**DATASET EXCERPTS:**
[Start of Attachment]

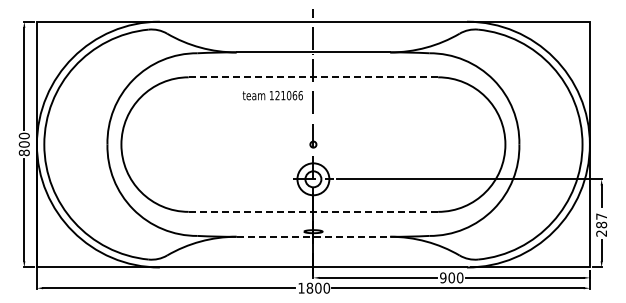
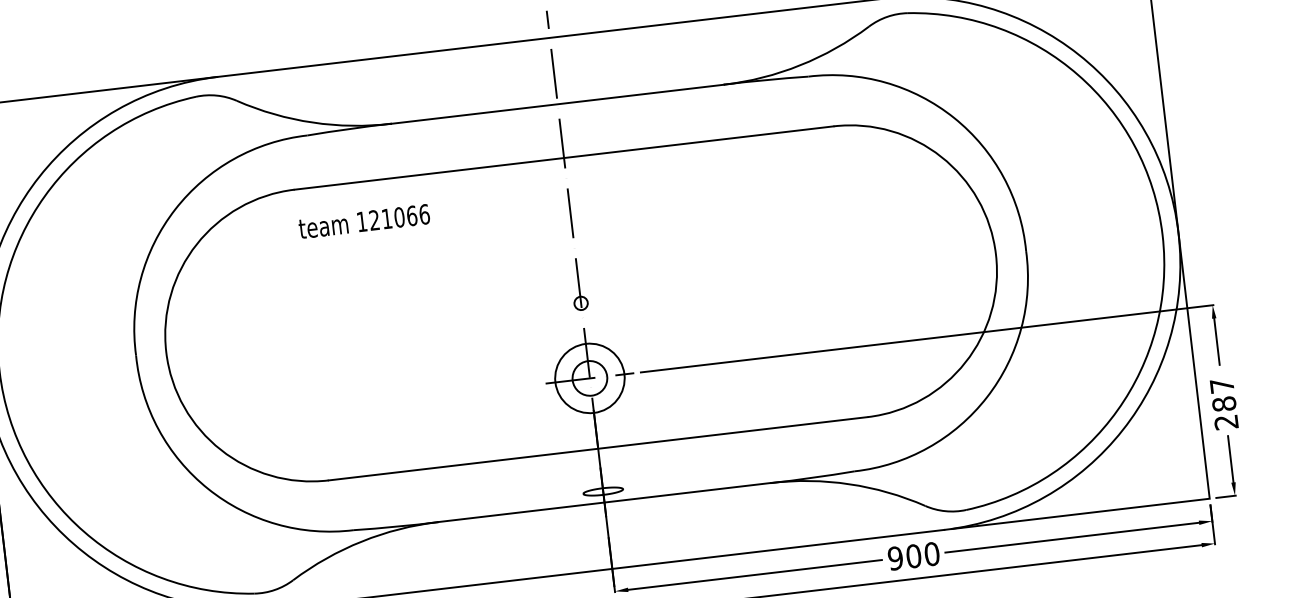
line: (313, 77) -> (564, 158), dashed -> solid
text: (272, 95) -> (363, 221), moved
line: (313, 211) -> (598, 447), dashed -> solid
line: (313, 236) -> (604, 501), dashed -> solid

[End of Attachment]
[Start of Attachment]

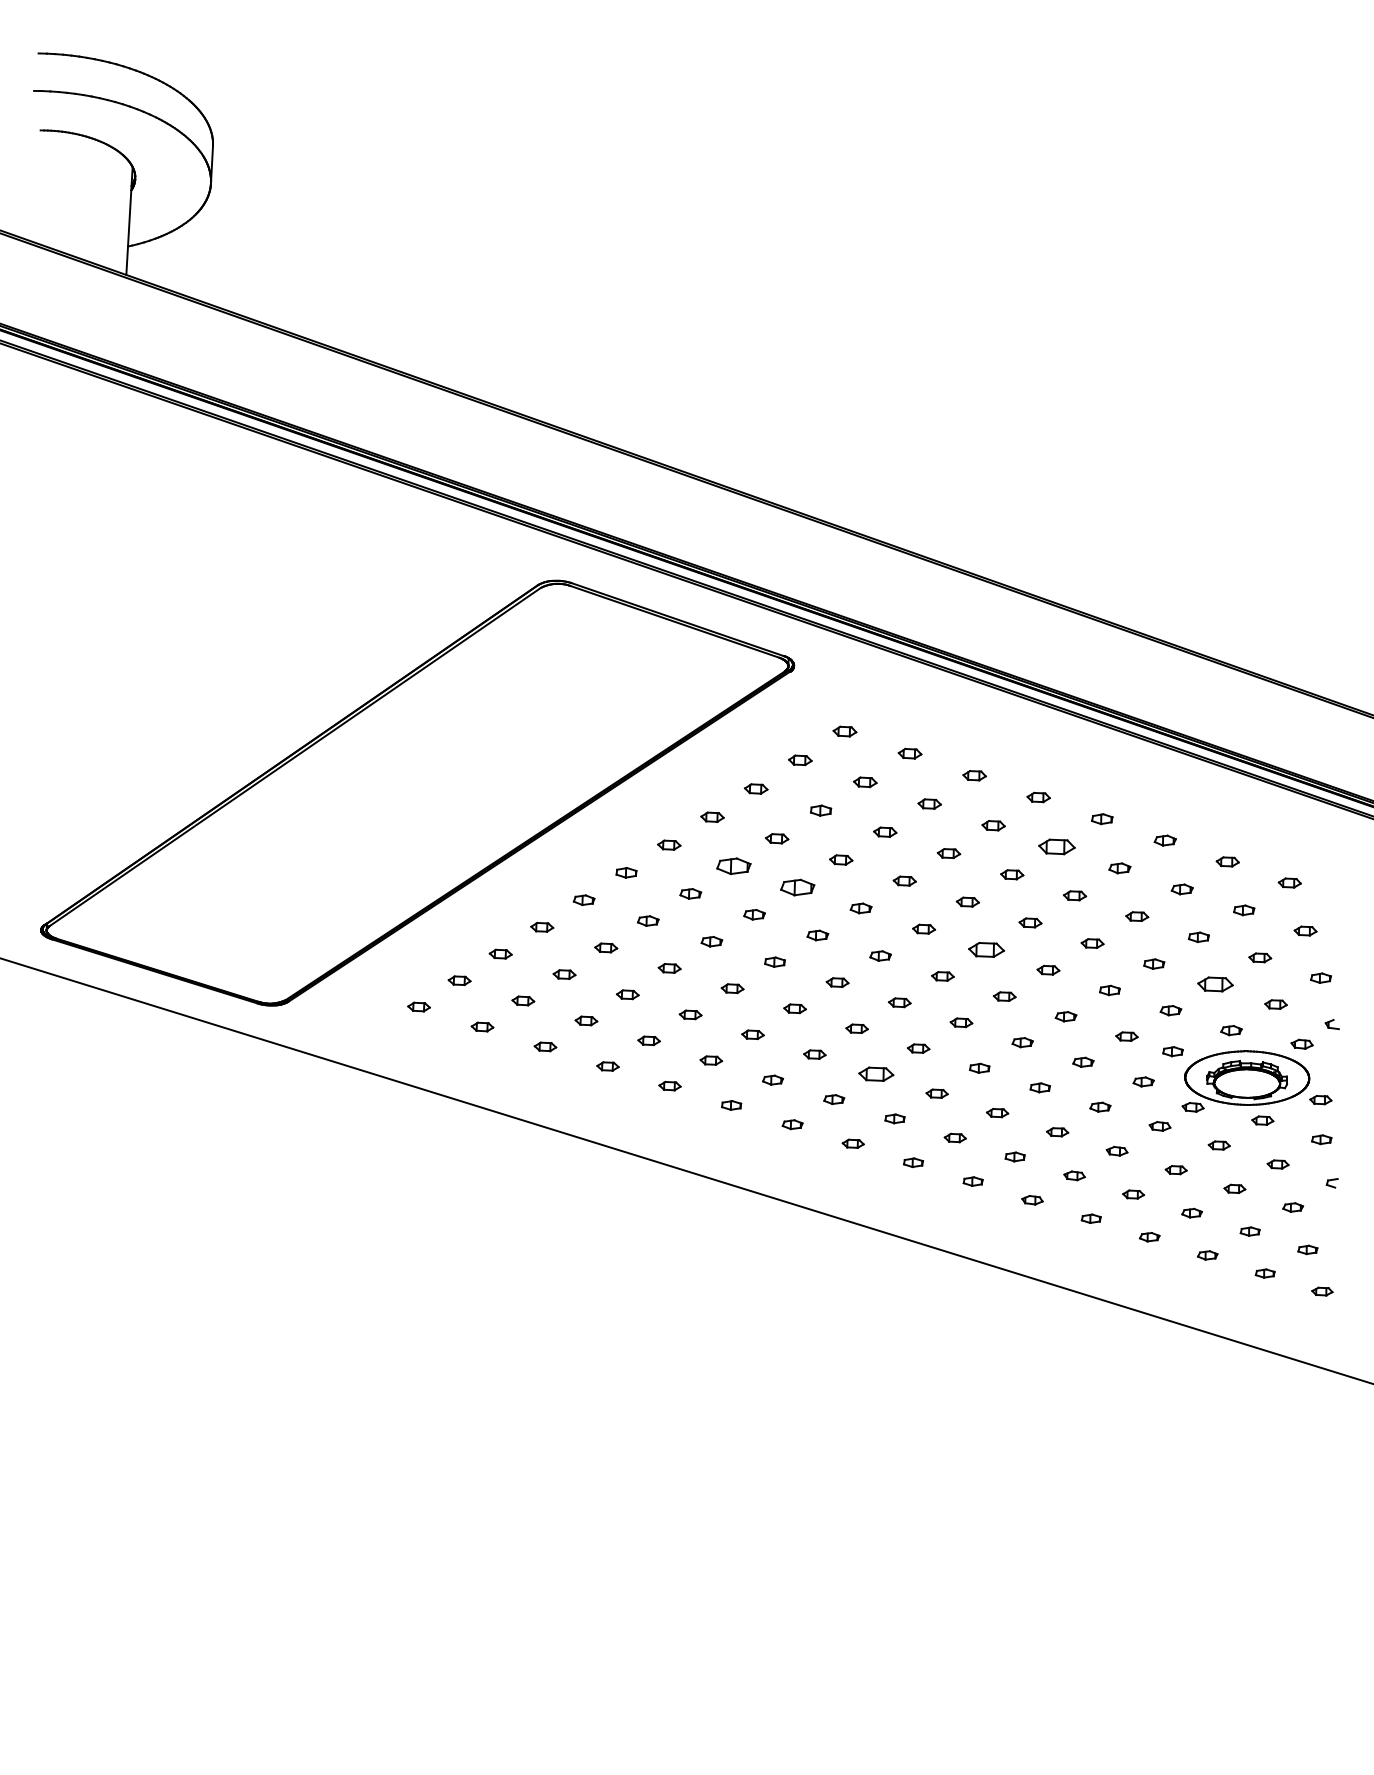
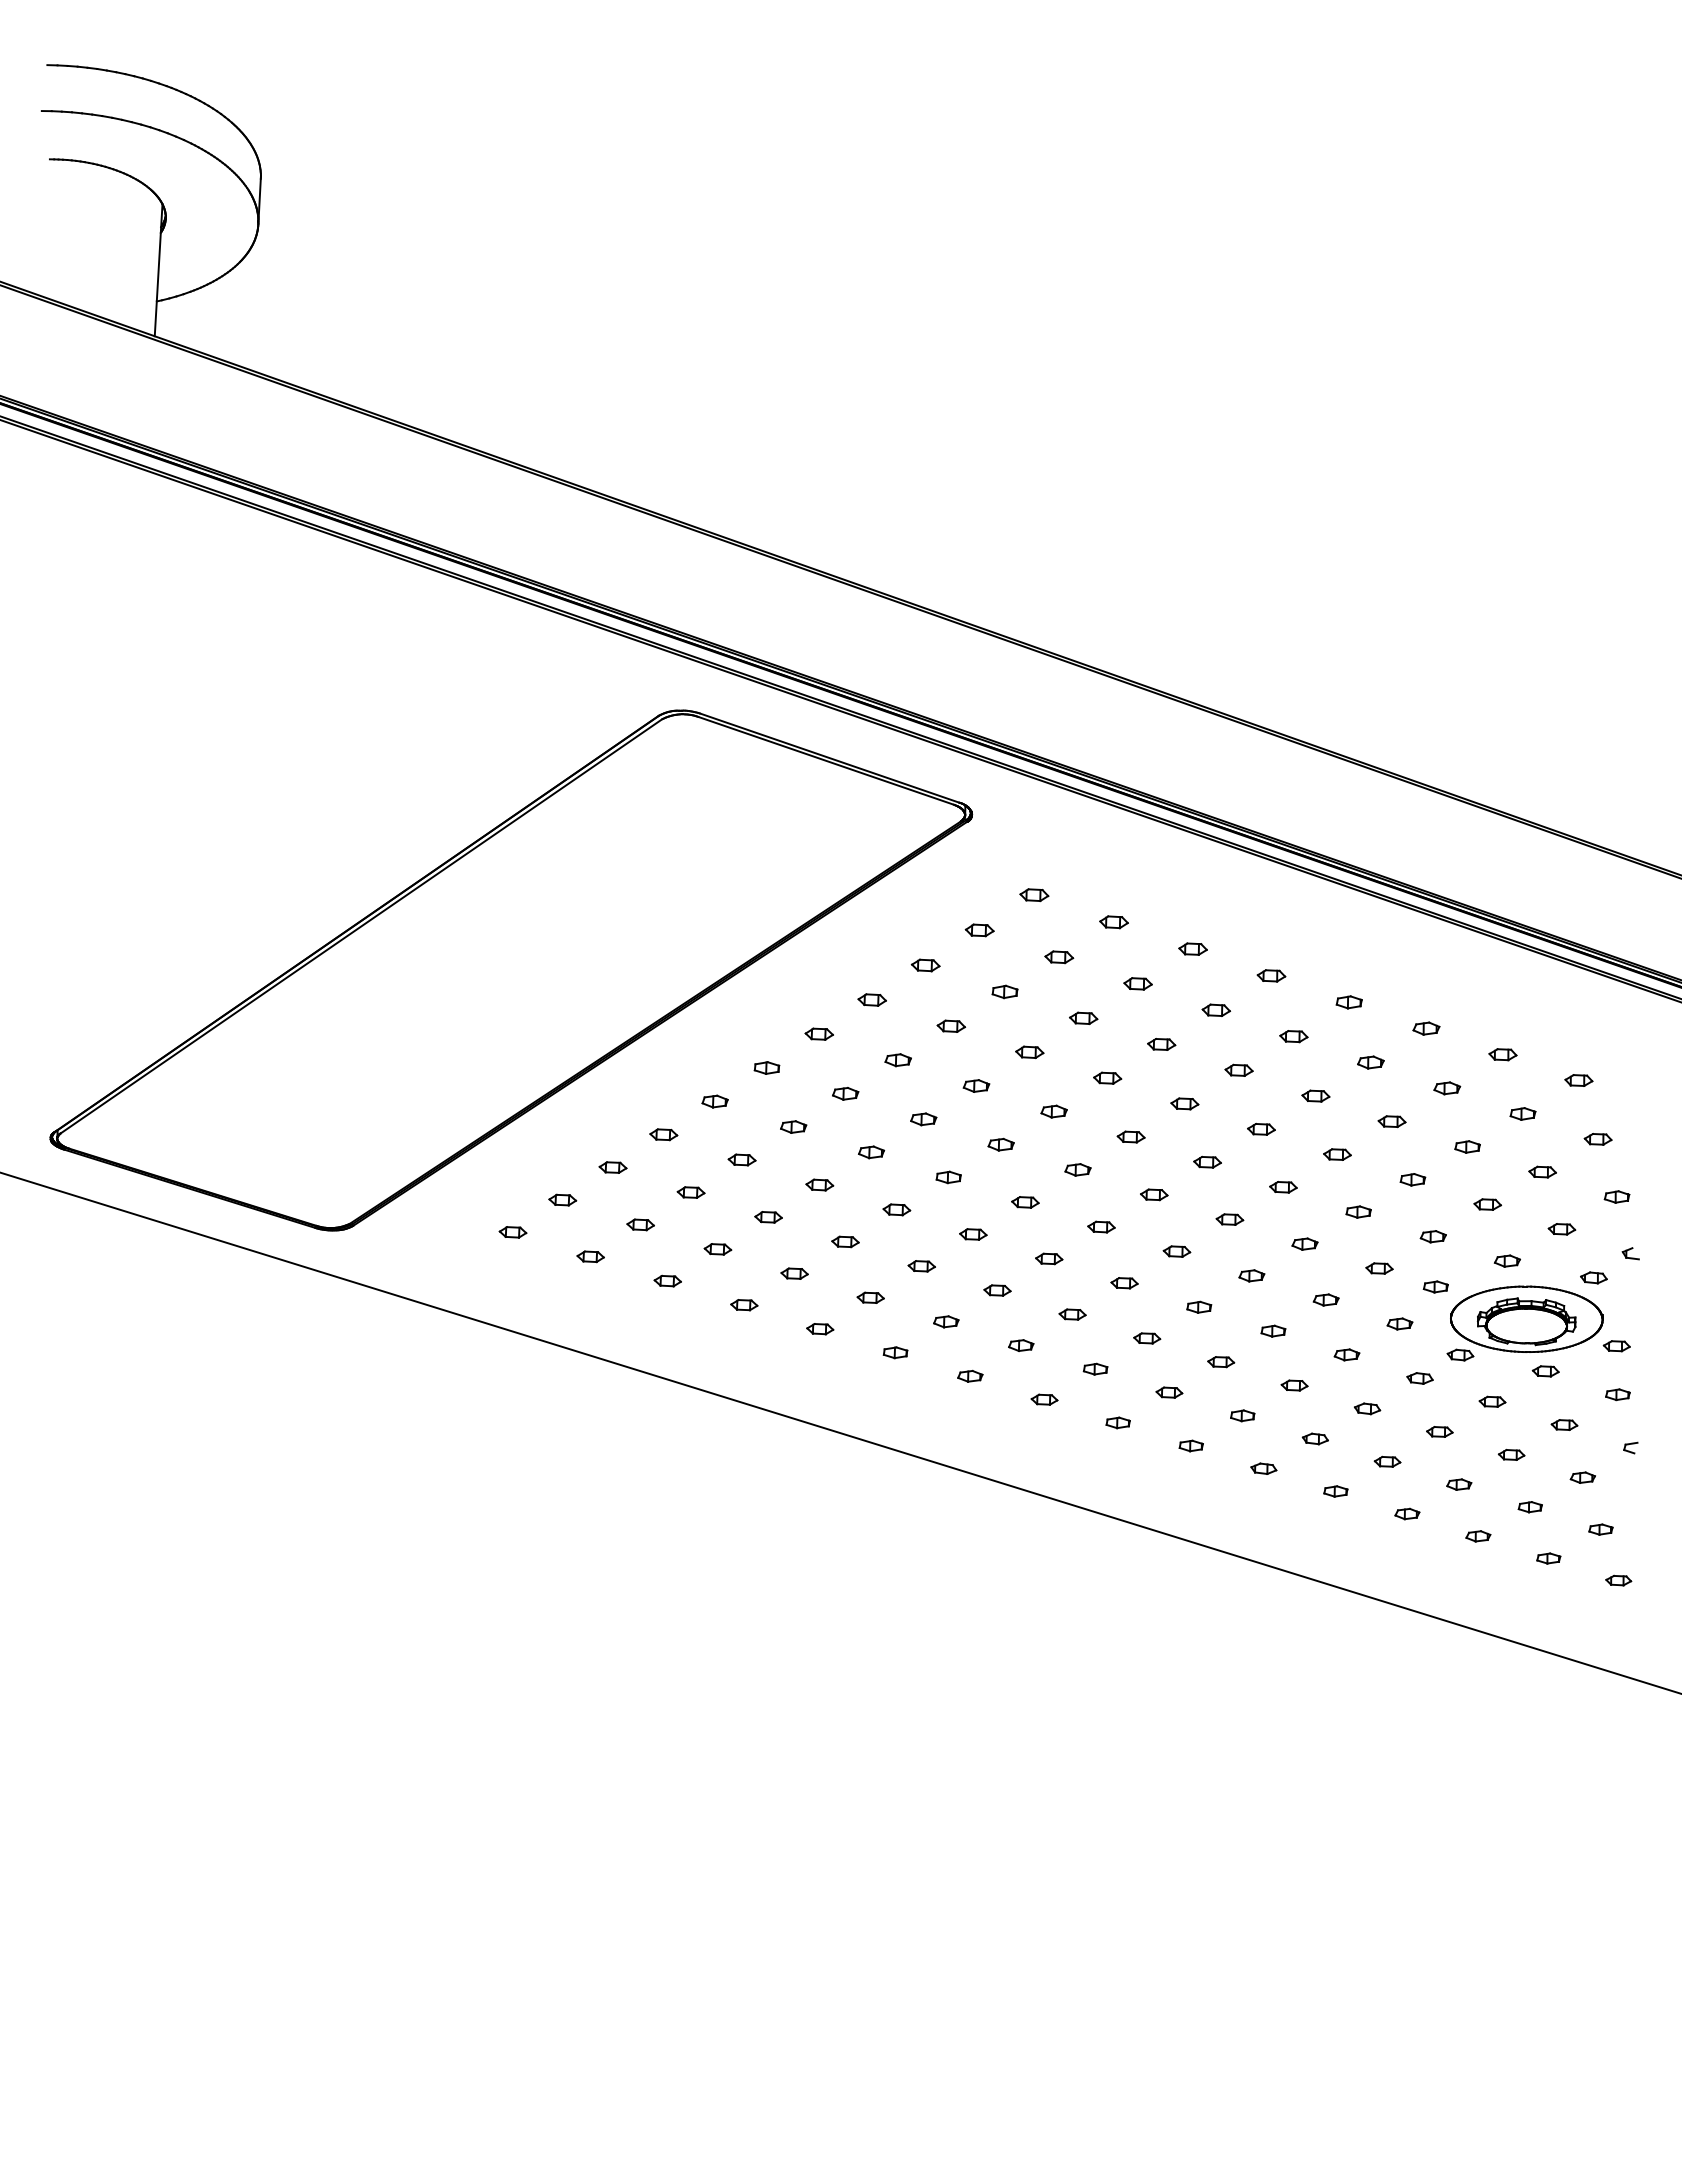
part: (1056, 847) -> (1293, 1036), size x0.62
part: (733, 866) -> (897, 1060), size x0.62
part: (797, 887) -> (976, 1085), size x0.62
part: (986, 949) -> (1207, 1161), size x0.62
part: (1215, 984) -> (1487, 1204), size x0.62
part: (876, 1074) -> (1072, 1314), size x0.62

[End of Attachment]

**PROBLEM REQUIREMENTS:** In the data above, which lines lie between the line with "line: (313, 77)" and the line with "line: (313, 236)", inclusive? Print those lines exactly and nothing else.

**OUTPUT OF THE TASK:**
line: (313, 77) -> (564, 158), dashed -> solid
text: (272, 95) -> (363, 221), moved
line: (313, 211) -> (598, 447), dashed -> solid
line: (313, 236) -> (604, 501), dashed -> solid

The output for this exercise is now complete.